Long-term care insurance (LTCI) typically picks up the tab for very expensive illnesses that leave you unable to take care of your own “activities of daily living”. You generally need to be unable to care for yourself for quite a while before they’ll step in – a typical elimination period is 90 days. It helps with caregiving for dementia patients, or people who need nursing home care. It typically doesn’t pay for rehabilitation – that’s covered by health insurance. In fact, that’s a good way to tell them apart: health insurance pays for you to get well from an unwell state. Long-term care insurance pays to take care of you when you’re not going to get better. Long-term care can be very very expensive, on the order of $10,000/month.
If you are at all interested in ever having long-term care insurance you should apply sooner rather than later, probably in your fifties. They are really picky about who they cover!
Should you bother? In general, people with over a million dollars can probably skip it and just pay out of pocket if they need the care. People with under $250,000 can probably skip it and just spend down their assets and go on MassHealth. Are you in the middle somewhere? I think it depends then on what would happen to other people in your family if you had an expensive illness. Would it impoverish a spouse if one of them needed nursing home care? Would you mind using the money up on old-age care rather than leaving it to heirs? Perhaps long-term care insurance is right for you.
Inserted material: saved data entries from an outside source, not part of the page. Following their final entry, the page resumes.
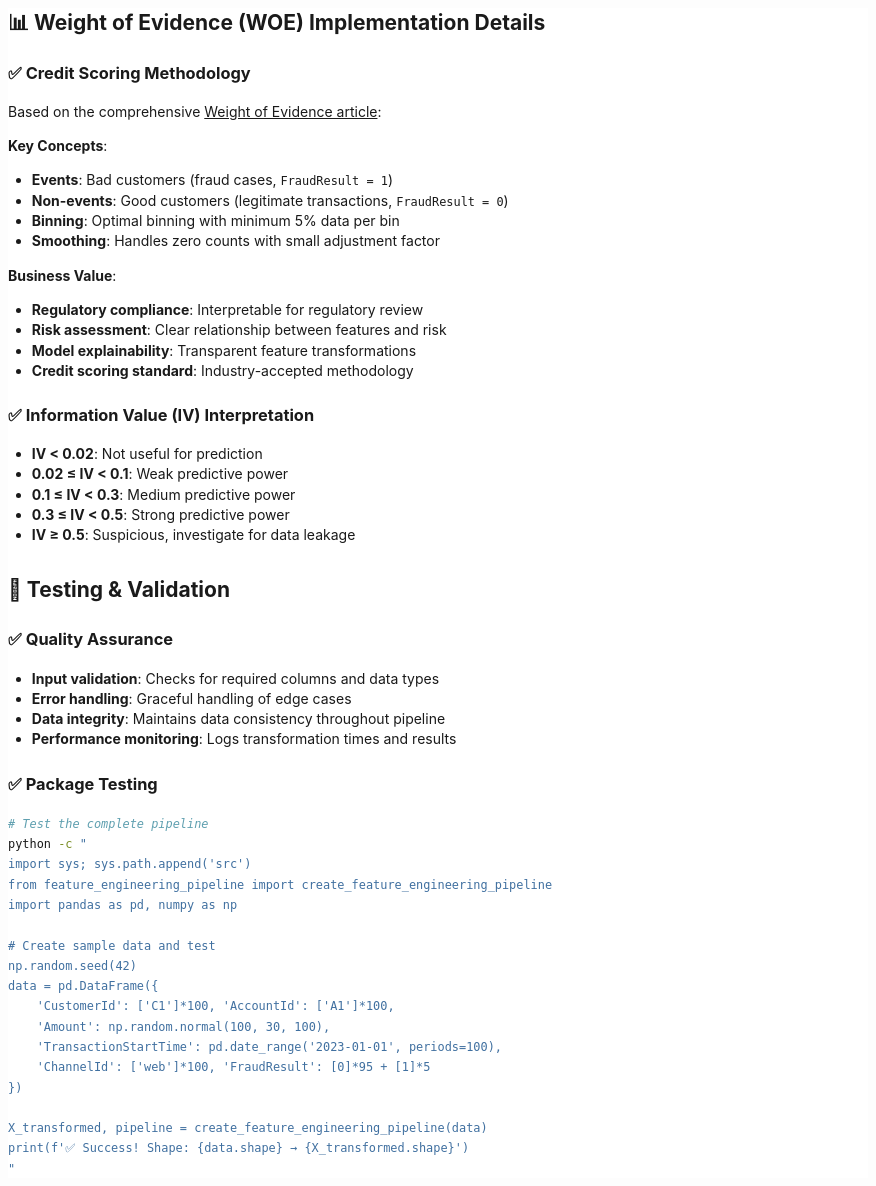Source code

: 
## 📊 **Weight of Evidence (WOE) Implementation Details**

### ✅ **Credit Scoring Methodology**

Based on the comprehensive [Weight of Evidence article](https://www.listendata.com/2015/03/weight-of-evidence-woe-and-information.html):

**Key Concepts**:

- **Events**: Bad customers (fraud cases, `FraudResult = 1`)
- **Non-events**: Good customers (legitimate transactions, `FraudResult = 0`)
- **Binning**: Optimal binning with minimum 5% data per bin
- **Smoothing**: Handles zero counts with small adjustment factor

**Business Value**:

- **Regulatory compliance**: Interpretable for regulatory review
- **Risk assessment**: Clear relationship between features and risk
- **Model explainability**: Transparent feature transformations
- **Credit scoring standard**: Industry-accepted methodology

### ✅ **Information Value (IV) Interpretation**

- **IV < 0.02**: Not useful for prediction
- **0.02 ≤ IV < 0.1**: Weak predictive power
- **0.1 ≤ IV < 0.3**: Medium predictive power
- **0.3 ≤ IV < 0.5**: Strong predictive power
- **IV ≥ 0.5**: Suspicious, investigate for data leakage

## 🧪 **Testing & Validation**

### ✅ **Quality Assurance**

- **Input validation**: Checks for required columns and data types
- **Error handling**: Graceful handling of edge cases
- **Data integrity**: Maintains data consistency throughout pipeline
- **Performance monitoring**: Logs transformation times and results

### ✅ **Package Testing**

```bash
# Test the complete pipeline
python -c "
import sys; sys.path.append('src')
from feature_engineering_pipeline import create_feature_engineering_pipeline
import pandas as pd, numpy as np

# Create sample data and test
np.random.seed(42)
data = pd.DataFrame({
    'CustomerId': ['C1']*100, 'AccountId': ['A1']*100,
    'Amount': np.random.normal(100, 30, 100),
    'TransactionStartTime': pd.date_range('2023-01-01', periods=100),
    'ChannelId': ['web']*100, 'FraudResult': [0]*95 + [1]*5
})

X_transformed, pipeline = create_feature_engineering_pipeline(data)
print(f'✅ Success! Shape: {data.shape} → {X_transformed.shape}')
"
```
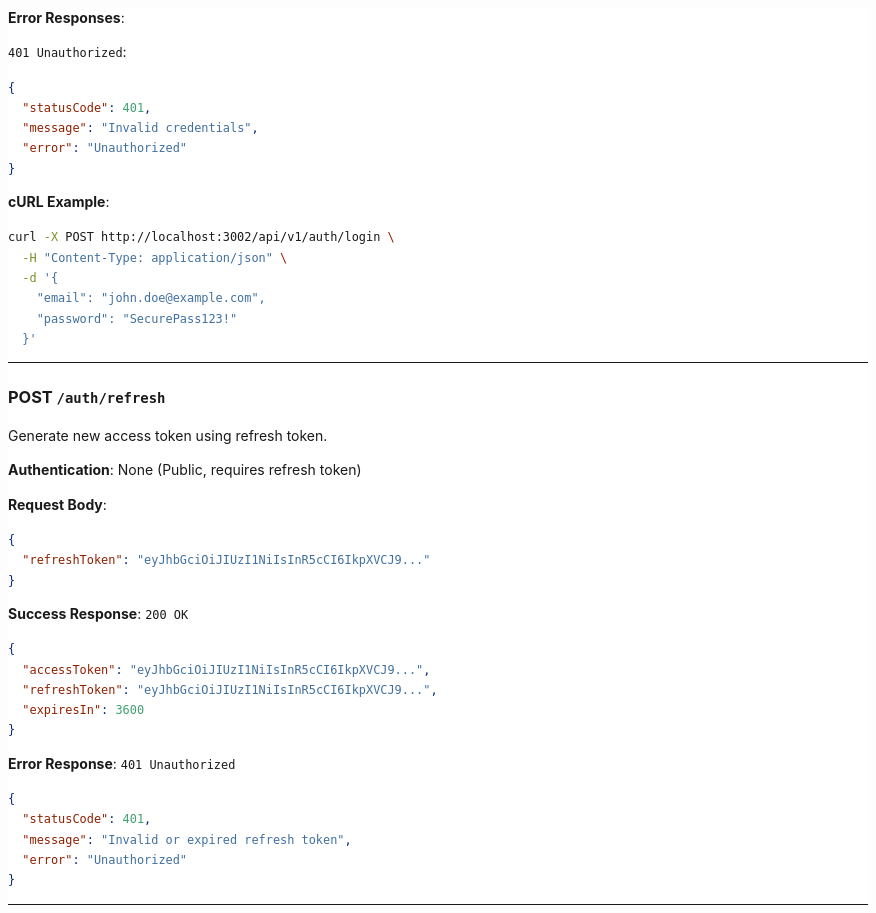**Error Responses**:

`401 Unauthorized`:

```json
{
  "statusCode": 401,
  "message": "Invalid credentials",
  "error": "Unauthorized"
}
```

**cURL Example**:

```bash
curl -X POST http://localhost:3002/api/v1/auth/login \
  -H "Content-Type: application/json" \
  -d '{
    "email": "john.doe@example.com",
    "password": "SecurePass123!"
  }'
```

---

### POST `/auth/refresh`

Generate new access token using refresh token.

**Authentication**: None (Public, requires refresh token)

**Request Body**:

```json
{
  "refreshToken": "eyJhbGciOiJIUzI1NiIsInR5cCI6IkpXVCJ9..."
}
```

**Success Response**: `200 OK`

```json
{
  "accessToken": "eyJhbGciOiJIUzI1NiIsInR5cCI6IkpXVCJ9...",
  "refreshToken": "eyJhbGciOiJIUzI1NiIsInR5cCI6IkpXVCJ9...",
  "expiresIn": 3600
}
```

**Error Response**: `401 Unauthorized`

```json
{
  "statusCode": 401,
  "message": "Invalid or expired refresh token",
  "error": "Unauthorized"
}
```

---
One alternative to a long-term care insurance policy is a Home Equity Conversion Mortgage line of credit. If you (or a loved one) intends to stay in their home until they die AND they don’t necessarily care if the home stays in the family after both spouses are gone, you may be a good fit for this. Basically, you can arrange to tap the equity of your home some day, if you want to, for less than the cost of a year’s worth of long-term care insurance. There’s a possibility of the amount you get being more than the value of the house. Unlike LTCI, you don’t have to pay every year. However, if you do end up needing it, you don’t have some insurance company paying the benefit; it comes out of the equity of your house. It’s not perfect, but it’s really interesting idea for people who have paid off the mortgage on their house.